**Exercice**
Restituez mot pour mot le passage de la critique de film allant de « Andreij Zulawski l'a » jusqu'à « divulguer leur travail. » inclus.

**Extrait**
== == ==
Qui sont ces ennemis qui peuvent manipuler l'esprit des hommes ? Existent-ils seulement ? Le doute est suggéré, sans donner de réponse. Sont-ils le "reflet" de leur existence, l'image de leur folie existentielle qui contamine tout ce qui les entoure ? Ou le message d'un réalisateur qui nargue ses spectateurs ("je suis le reflet de ce qu'il y a en vous. Vous n'êtes pas le reflet de ce qu'il y a en moi") ?


Comment des colons manifestement avancés technologiquement et intellectuellement, peuvent-ils sombrer dans la folie aussi subitement ?


Si l'intention est de décrire la descente de l'humanité dans la folie, pourquoi ne pas faire varier les styles de langage (notamment pour les scènes sur Terre), en accentuer seulement de façon progressive la teneur éthérée et métaphysique ?


La fin du film semble mieux contraster la folie des héritiers des colons, dont il ne subsiste ici probablement que la représentation, avec la circonspection des terriens (hormis le dénommé Jacques, qui semble lui aussi perdu par ses expérimentations chimico-psychiques). Mais les répliques accordées aux terriens sont si courtes qu'on ne peut pas vraiment parler de langage.


Opéra sans chants, théâtralisation disproportionnée et bavarde systématique ayant quelque chose d'un théâtre nô sans codes qui serait fait d'aboiements fébriles - des monologues introspectifs la plupart du temps - le style hermétique total du réalisateur a du mal à passer.


Andreij Zulawski l'a affirmé quelques années plus tard, il ne se soucie guère des spectateurs, "ces victimes de la vie qui s'improvisent maîtres de la représentation et ne connaissent rien de leur propre existence". Ce mépris pour le public rend son travail intransmissible et pose la question : pourquoi le montrer ? Car, après tout, nombreux sont les artistes inconnus qui créent pour eux même, sans jamais avoir à l'esprit de divulguer leur travail.
== == ==
[Entrées de données]
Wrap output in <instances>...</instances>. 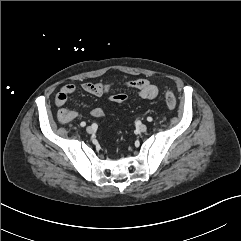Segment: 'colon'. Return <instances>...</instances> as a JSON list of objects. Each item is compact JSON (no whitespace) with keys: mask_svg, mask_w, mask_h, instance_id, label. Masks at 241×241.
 Instances as JSON below:
<instances>
[{"mask_svg":"<svg viewBox=\"0 0 241 241\" xmlns=\"http://www.w3.org/2000/svg\"><path fill=\"white\" fill-rule=\"evenodd\" d=\"M126 98L127 96L125 94L119 93V94L113 95L111 99L114 102L121 103L125 101ZM165 102L169 109H174L176 107V104H177L176 97L171 91H166Z\"/></svg>","mask_w":241,"mask_h":241,"instance_id":"1","label":"colon"}]
</instances>
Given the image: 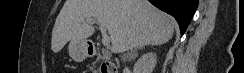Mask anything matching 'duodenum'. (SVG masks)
<instances>
[{"instance_id": "1", "label": "duodenum", "mask_w": 244, "mask_h": 73, "mask_svg": "<svg viewBox=\"0 0 244 73\" xmlns=\"http://www.w3.org/2000/svg\"><path fill=\"white\" fill-rule=\"evenodd\" d=\"M99 51L98 47H92L91 45L87 48V54L90 57L97 55ZM101 73H116V70L110 62L104 61L101 65Z\"/></svg>"}]
</instances>
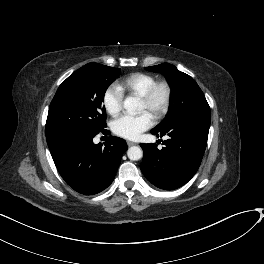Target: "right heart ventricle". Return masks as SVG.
I'll list each match as a JSON object with an SVG mask.
<instances>
[{"label":"right heart ventricle","mask_w":264,"mask_h":264,"mask_svg":"<svg viewBox=\"0 0 264 264\" xmlns=\"http://www.w3.org/2000/svg\"><path fill=\"white\" fill-rule=\"evenodd\" d=\"M156 81V77L151 74L137 72L124 78L119 83V88L122 91L141 97Z\"/></svg>","instance_id":"obj_1"}]
</instances>
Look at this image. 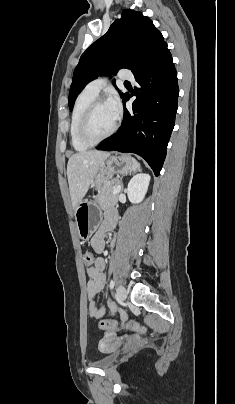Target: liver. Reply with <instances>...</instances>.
Instances as JSON below:
<instances>
[{
    "instance_id": "obj_1",
    "label": "liver",
    "mask_w": 235,
    "mask_h": 404,
    "mask_svg": "<svg viewBox=\"0 0 235 404\" xmlns=\"http://www.w3.org/2000/svg\"><path fill=\"white\" fill-rule=\"evenodd\" d=\"M109 155L108 152L91 150L73 154L69 158L67 178L74 210L82 202L99 168Z\"/></svg>"
}]
</instances>
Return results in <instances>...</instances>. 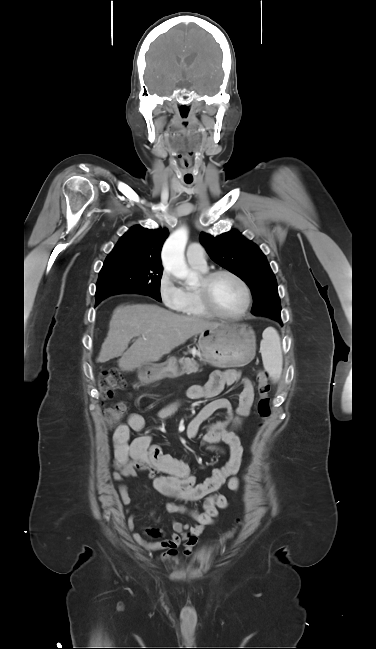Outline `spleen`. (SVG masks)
Returning <instances> with one entry per match:
<instances>
[{"label": "spleen", "instance_id": "spleen-1", "mask_svg": "<svg viewBox=\"0 0 376 649\" xmlns=\"http://www.w3.org/2000/svg\"><path fill=\"white\" fill-rule=\"evenodd\" d=\"M260 352L265 371L274 382H278L282 374L283 356L280 337L274 328L264 331Z\"/></svg>", "mask_w": 376, "mask_h": 649}]
</instances>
== == ==
**Corrigé**
Andreij Zulawski l'a affirmé quelques années plus tard, il ne se soucie guère des spectateurs, "ces victimes de la vie qui s'improvisent maîtres de la représentation et ne connaissent rien de leur propre existence". Ce mépris pour le public rend son travail intransmissible et pose la question : pourquoi le montrer ? Car, après tout, nombreux sont les artistes inconnus qui créent pour eux même, sans jamais avoir à l'esprit de divulguer leur travail.